Meine Damen und Herren! Frau Sitte hat in der Erwiderung auf die Einbringungsrede zum Haushalt - leider ist sie nicht hier - den Begriff des Fassadenhaushaltes eingeführt und Zweifel an der Ausgeglichenheit des Planentwurfes geäußert. Ich hatte nicht erwartet, dass sich diese Zweifel derart krass bewahrheiten würden.

Der Finanzminister will verschleiern, dass er ganz erheblich unter Druck steht und lieber diesem Druck nachgibt, als sich an die Haushaltsgrundsätze zu halten. Wir als Parlament müssen ihn dazu zwingen zu begreifen, dass die rechtswidrige Sperre im Zusammenhang mit den Haushaltsverhandlungen zu sehen ist. Diese rechtswidrige Sperre muss aufgehoben werden.

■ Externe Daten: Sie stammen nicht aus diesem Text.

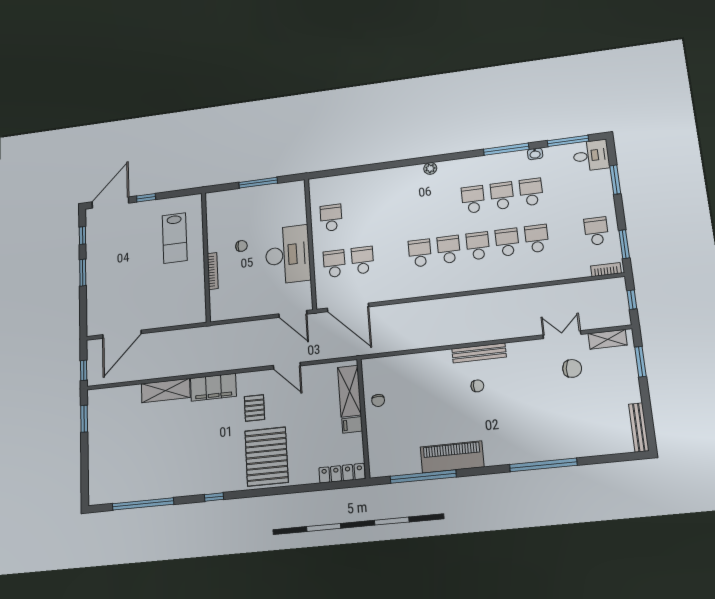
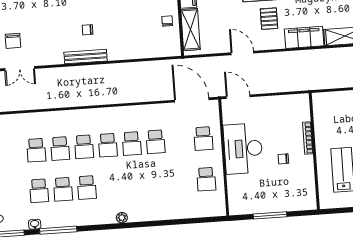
school desk: (363, 260) -> (156, 142), moved
chair: (572, 368) -> (13, 41), turned -95

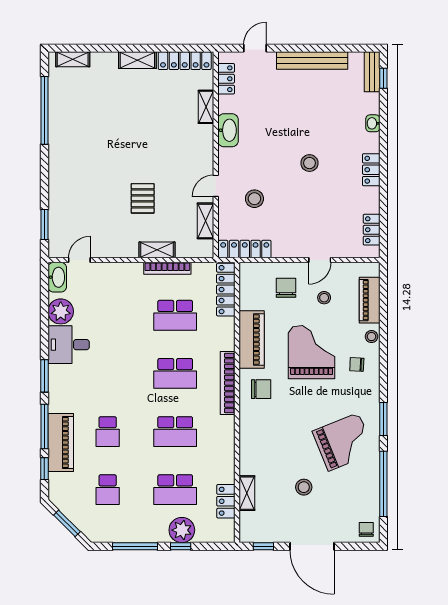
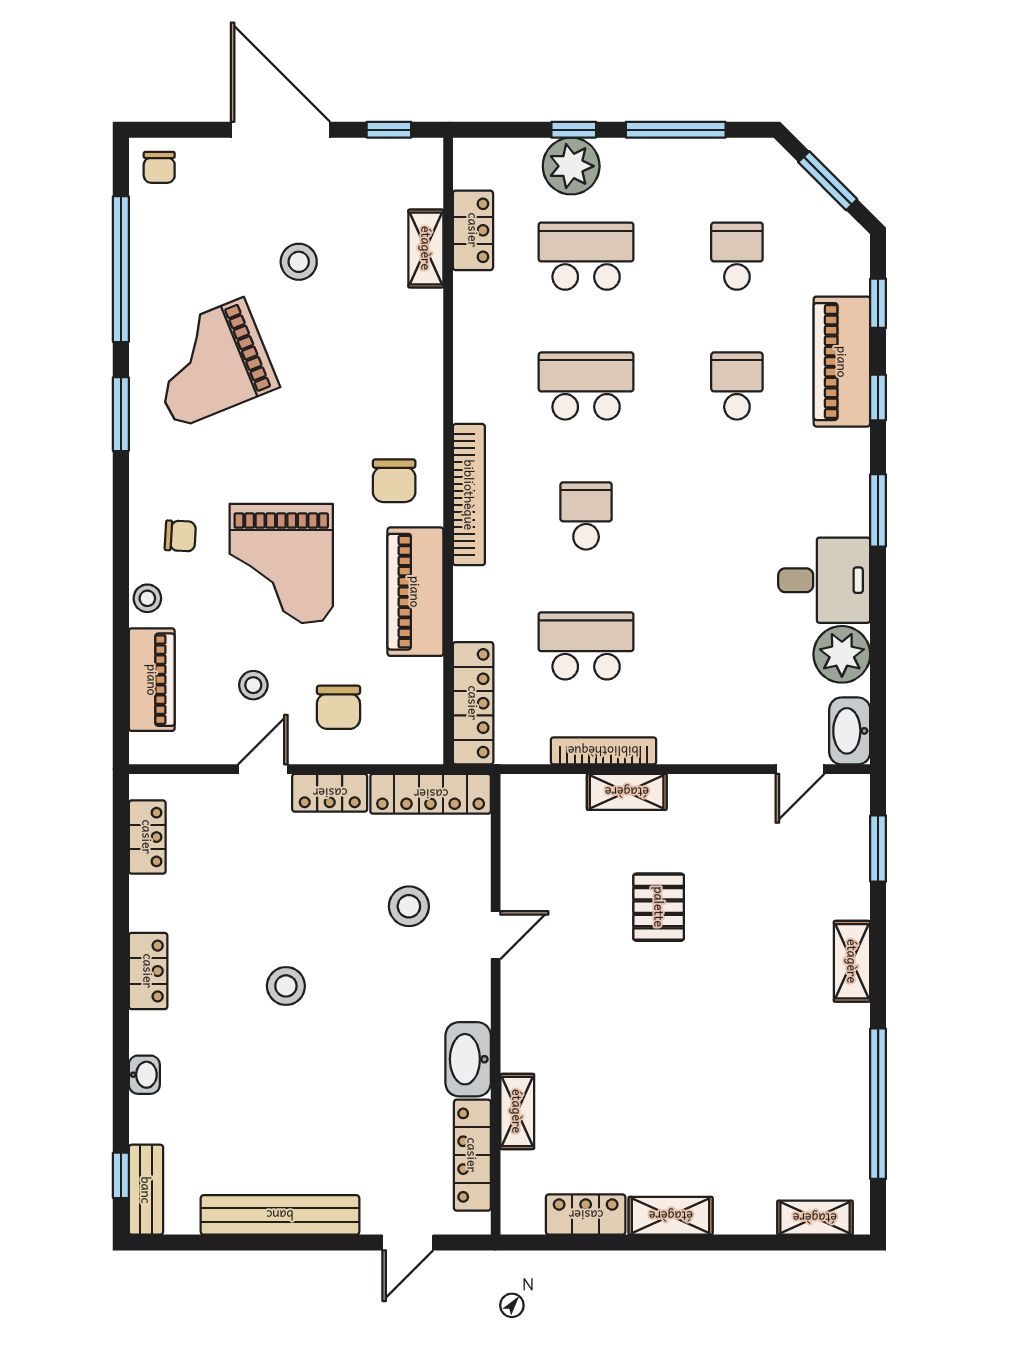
locker: (185, 61) -> (586, 1215), width x0.66
locker: (226, 79) -> (472, 1155), width x1.53
shelving: (205, 221) -> (852, 961), moved
locker: (290, 249) -> (330, 793), added
school desk: (175, 373) -> (586, 516), width x0.54
chair: (261, 389) -> (394, 481), turned -90
window: (44, 426) -> (878, 398), width x0.46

Meine Damen und Herren! Wir fordern den Finanzminister auf, zu einem rechtskonformen Handeln zu

rückzukommen. Wir fordern ihn auf, das Parlament ernst zu nehmen. Wir fordern ihn auf, Gesetze des Bundes und des Landes auch tatsächlich einzuhalten.

(Zustimmung bei der CDU und von Herrn Büch- ner, DVU-FL)

Ich will an dieser Stelle zum Abschluss noch einmal ganz klar sagen: Die CDU-Fraktion wird sich konsequenten Einsparungsbemühungen nicht entziehen. Es geht nicht darum, dass jemand in diesem Hause nicht sparen will.